(Your objective): Please update the lines below by replacing every "BALAS" with "REPLY", leaving everything else unchanged and omitting the pictures from your answer.

══════════════════════════════

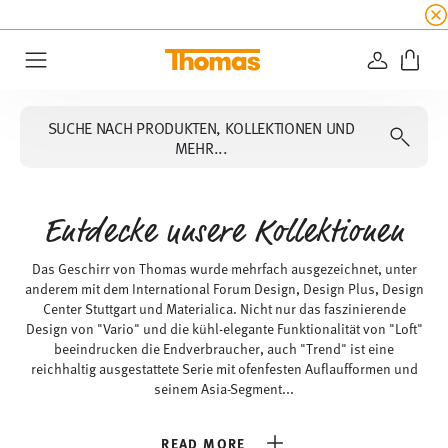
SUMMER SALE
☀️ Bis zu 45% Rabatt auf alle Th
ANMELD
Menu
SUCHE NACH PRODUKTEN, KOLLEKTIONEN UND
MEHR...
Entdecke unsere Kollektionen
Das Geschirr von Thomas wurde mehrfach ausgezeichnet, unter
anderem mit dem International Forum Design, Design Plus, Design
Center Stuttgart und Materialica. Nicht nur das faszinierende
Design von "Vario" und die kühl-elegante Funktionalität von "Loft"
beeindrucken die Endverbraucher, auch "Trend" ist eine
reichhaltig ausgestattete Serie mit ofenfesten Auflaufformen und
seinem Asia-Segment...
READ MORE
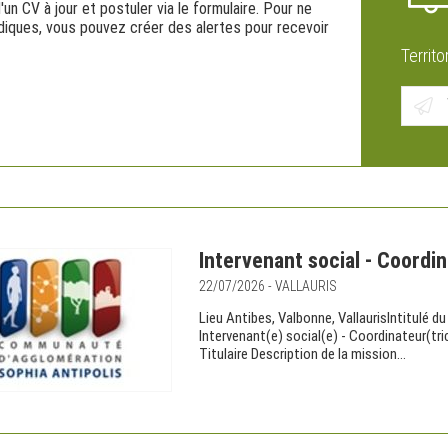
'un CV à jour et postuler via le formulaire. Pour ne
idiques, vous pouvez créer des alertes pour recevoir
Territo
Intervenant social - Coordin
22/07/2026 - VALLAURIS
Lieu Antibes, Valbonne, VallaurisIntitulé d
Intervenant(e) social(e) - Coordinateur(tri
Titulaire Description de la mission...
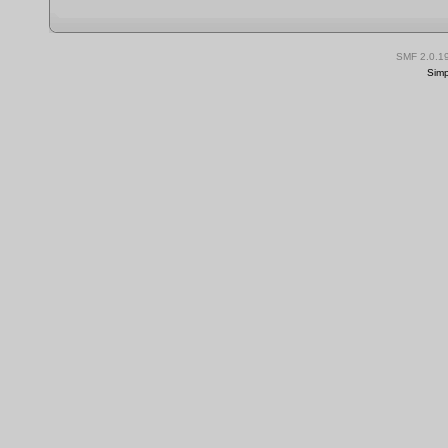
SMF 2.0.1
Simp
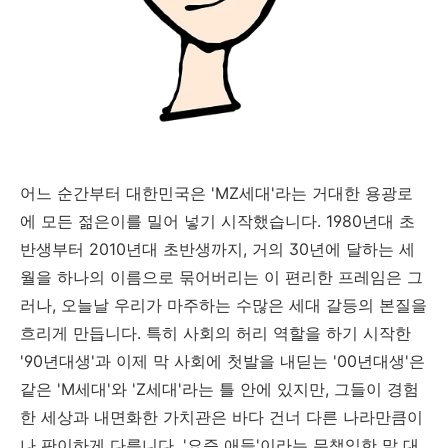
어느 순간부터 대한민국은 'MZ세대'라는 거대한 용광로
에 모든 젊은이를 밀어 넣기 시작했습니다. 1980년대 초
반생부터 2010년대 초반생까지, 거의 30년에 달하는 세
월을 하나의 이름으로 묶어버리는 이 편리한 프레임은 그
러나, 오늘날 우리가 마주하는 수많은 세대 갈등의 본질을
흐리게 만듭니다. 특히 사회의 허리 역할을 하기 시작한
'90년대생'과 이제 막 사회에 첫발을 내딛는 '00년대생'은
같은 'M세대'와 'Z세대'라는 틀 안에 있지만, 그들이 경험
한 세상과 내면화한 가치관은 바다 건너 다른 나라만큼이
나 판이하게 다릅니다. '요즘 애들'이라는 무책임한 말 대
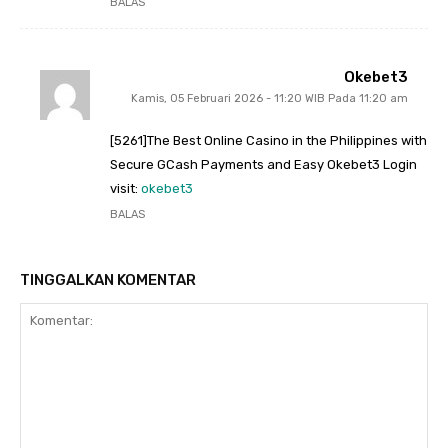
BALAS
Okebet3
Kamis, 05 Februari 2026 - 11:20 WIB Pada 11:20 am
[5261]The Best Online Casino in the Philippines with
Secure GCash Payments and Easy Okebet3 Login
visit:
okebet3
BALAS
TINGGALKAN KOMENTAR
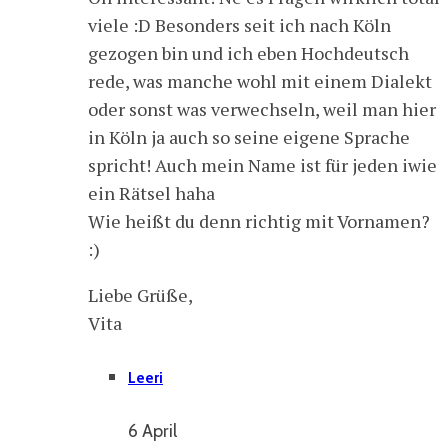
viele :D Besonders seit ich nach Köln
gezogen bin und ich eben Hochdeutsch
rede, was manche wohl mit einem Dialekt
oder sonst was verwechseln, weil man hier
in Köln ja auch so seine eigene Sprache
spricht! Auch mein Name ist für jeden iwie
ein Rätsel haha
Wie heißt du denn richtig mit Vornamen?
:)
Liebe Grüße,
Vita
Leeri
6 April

══════════════════════════════

(Response box):
SUMMER SALE
☀️ Bis zu 45% Rabatt auf alle Th
ANMELD
Menu
SUCHE NACH PRODUKTEN, KOLLEKTIONEN UND
MEHR...
Entdecke unsere Kollektionen
Das Geschirr von Thomas wurde mehrfach ausgezeichnet, unter
anderem mit dem International Forum Design, Design Plus, Design
Center Stuttgart und Materialica. Nicht nur das faszinierende
Design von "Vario" und die kühl-elegante Funktionalität von "Loft"
beeindrucken die Endverbraucher, auch "Trend" ist eine
reichhaltig ausgestattete Serie mit ofenfesten Auflaufformen und
seinem Asia-Segment...
READ MORE
'un CV à jour et postuler via le formulaire. Pour ne
idiques, vous pouvez créer des alertes pour recevoir
Territo
Intervenant social - Coordin
22/07/2026 - VALLAURIS
Lieu Antibes, Valbonne, VallaurisIntitulé d
Intervenant(e) social(e) - Coordinateur(tri
Titulaire Description de la mission...
SMF 2.0.1
Simp
어느 순간부터 대한민국은 'MZ세대'라는 거대한 용광로
에 모든 젊은이를 밀어 넣기 시작했습니다. 1980년대 초
반생부터 2010년대 초반생까지, 거의 30년에 달하는 세
월을 하나의 이름으로 묶어버리는 이 편리한 프레임은 그
러나, 오늘날 우리가 마주하는 수많은 세대 갈등의 본질을
흐리게 만듭니다. 특히 사회의 허리 역할을 하기 시작한
'90년대생'과 이제 막 사회에 첫발을 내딛는 '00년대생'은
같은 'M세대'와 'Z세대'라는 틀 안에 있지만, 그들이 경험
한 세상과 내면화한 가치관은 바다 건너 다른 나라만큼이
나 판이하게 다릅니다. '요즘 애들'이라는 무책임한 말 대
REPLY
Okebet3
Kamis, 05 Februari 2026 - 11:20 WIB Pada 11:20 am
[5261]The Best Online Casino in the Philippines with
Secure GCash Payments and Easy Okebet3 Login
visit:
okebet3
REPLY
TINGGALKAN KOMENTAR
viele :D Besonders seit ich nach Köln
gezogen bin und ich eben Hochdeutsch
rede, was manche wohl mit einem Dialekt
oder sonst was verwechseln, weil man hier
in Köln ja auch so seine eigene Sprache
spricht! Auch mein Name ist für jeden iwie
ein Rätsel haha
Wie heißt du denn richtig mit Vornamen?
:)
Liebe Grüße,
Vita
Leeri
6 April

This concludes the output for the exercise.